**Exercise goal**
No pictures, please. Output the lines from the start of the data through the line that contains "Parallelism", both included, exactly as they stand.

**Provided information**
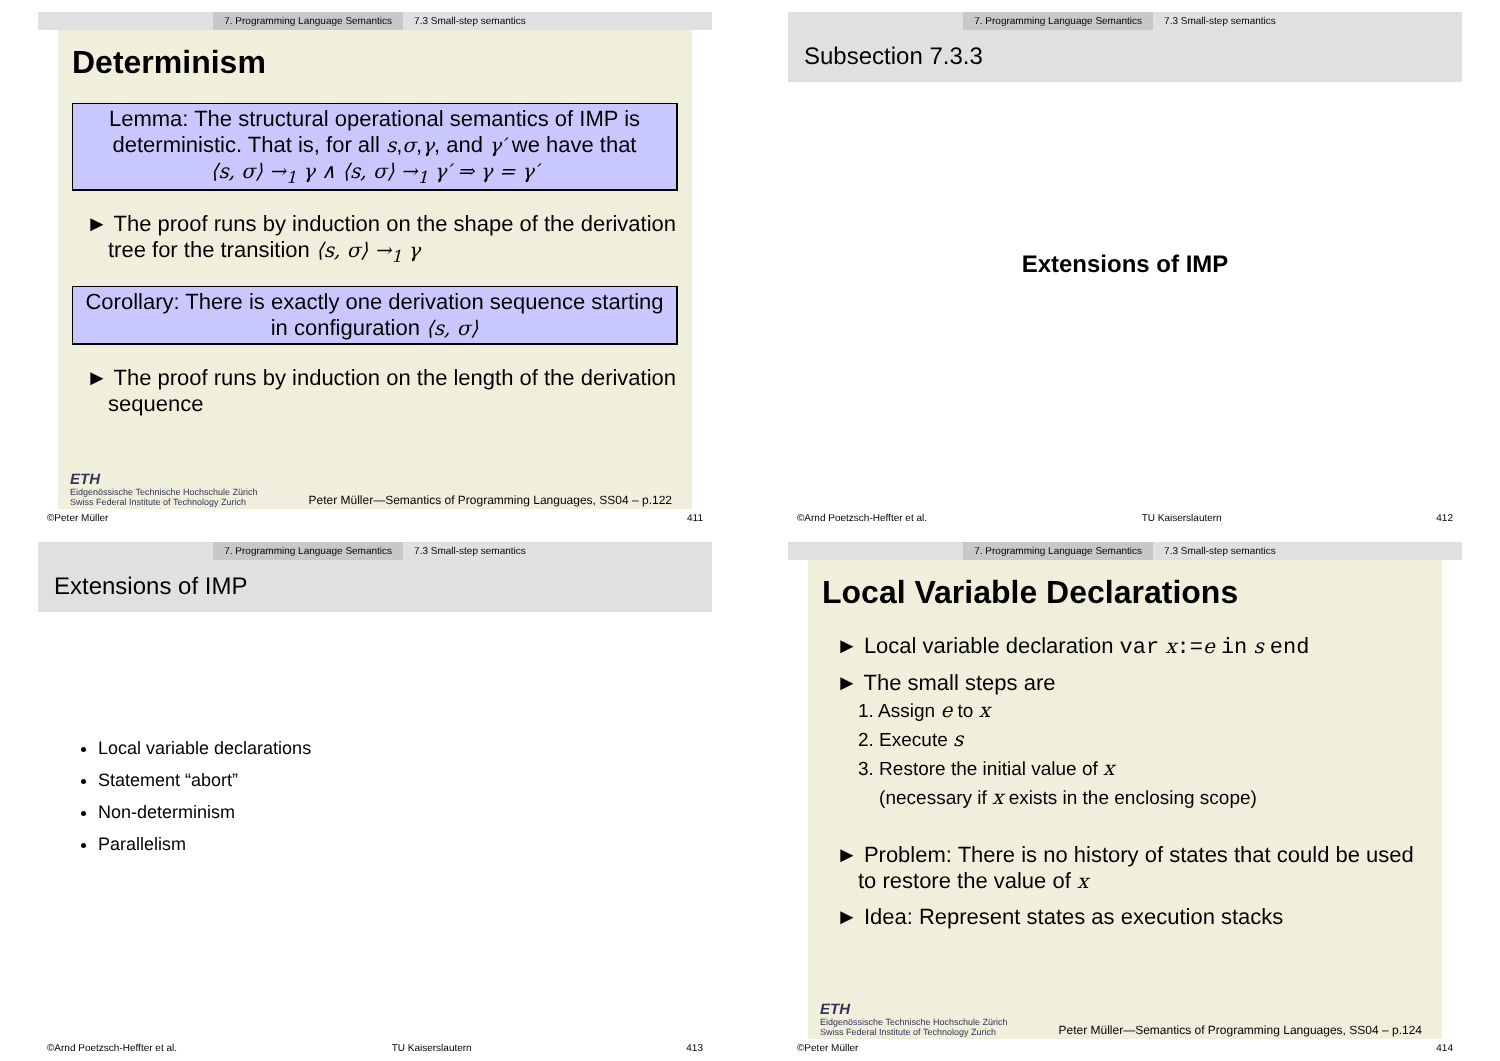7. Programming Language Semantics 7.3 Small-step semantics
Determinism
Lemma: The structural operational semantics of IMP is deterministic. That is, for all s,σ,γ, and γ′ we have that
⟨s, σ⟩ →<sub>1</sub> γ ∧ ⟨s, σ⟩ →<sub>1</sub> γ′ ⇒ γ = γ′
► The proof runs by induction on the shape of the derivation tree for the transition ⟨s, σ⟩ →<sub>1</sub> γ
Corollary: There is exactly one derivation sequence starting in configuration ⟨s, σ⟩
► The proof runs by induction on the length of the derivation sequence
ETH
Eidgenössische Technische Hochschule Zürich
Swiss Federal Institute of Technology Zurich
Peter Müller—Semantics of Programming Languages, SS04 – p.122
©Peter Müller 411
7. Programming Language Semantics 7.3 Small-step semantics
Subsection 7.3.3
Extensions of IMP
©Arnd Poetzsch-Heffter et al. TU Kaiserslautern 412
7. Programming Language Semantics 7.3 Small-step semantics
Extensions of IMP
Local variable declarations
Statement “abort”
Non-determinism
Parallelism
©Arnd Poetzsch-Heffter et al. TU Kaiserslautern 413
7. Programming Language Semantics 7.3 Small-step semantics
Local Variable Declarations
► Local variable declaration var x:=e in s end
► The small steps are
1. Assign e to x
2. Execute s
3. Restore the initial value of x
(necessary if x exists in the enclosing scope)
► Problem: There is no history of states that could be used to restore the value of x
► Idea: Represent states as execution stacks
ETH
Eidgenössische Technische Hochschule Zürich
Swiss Federal Institute of Technology Zurich
Peter Müller—Semantics of Programming Languages, SS04 – p.124
©Peter Müller 414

**Written solution**
7. Programming Language Semantics 7.3 Small-step semantics
Determinism
Lemma: The structural operational semantics of IMP is deterministic. That is, for all s,σ,γ, and γ′ we have that
⟨s, σ⟩ →<sub>1</sub> γ ∧ ⟨s, σ⟩ →<sub>1</sub> γ′ ⇒ γ = γ′
► The proof runs by induction on the shape of the derivation tree for the transition ⟨s, σ⟩ →<sub>1</sub> γ
Corollary: There is exactly one derivation sequence starting in configuration ⟨s, σ⟩
► The proof runs by induction on the length of the derivation sequence
ETH
Eidgenössische Technische Hochschule Zürich
Swiss Federal Institute of Technology Zurich
Peter Müller—Semantics of Programming Languages, SS04 – p.122
©Peter Müller 411
7. Programming Language Semantics 7.3 Small-step semantics
Subsection 7.3.3
Extensions of IMP
©Arnd Poetzsch-Heffter et al. TU Kaiserslautern 412
7. Programming Language Semantics 7.3 Small-step semantics
Extensions of IMP
Local variable declarations
Statement “abort”
Non-determinism
Parallelism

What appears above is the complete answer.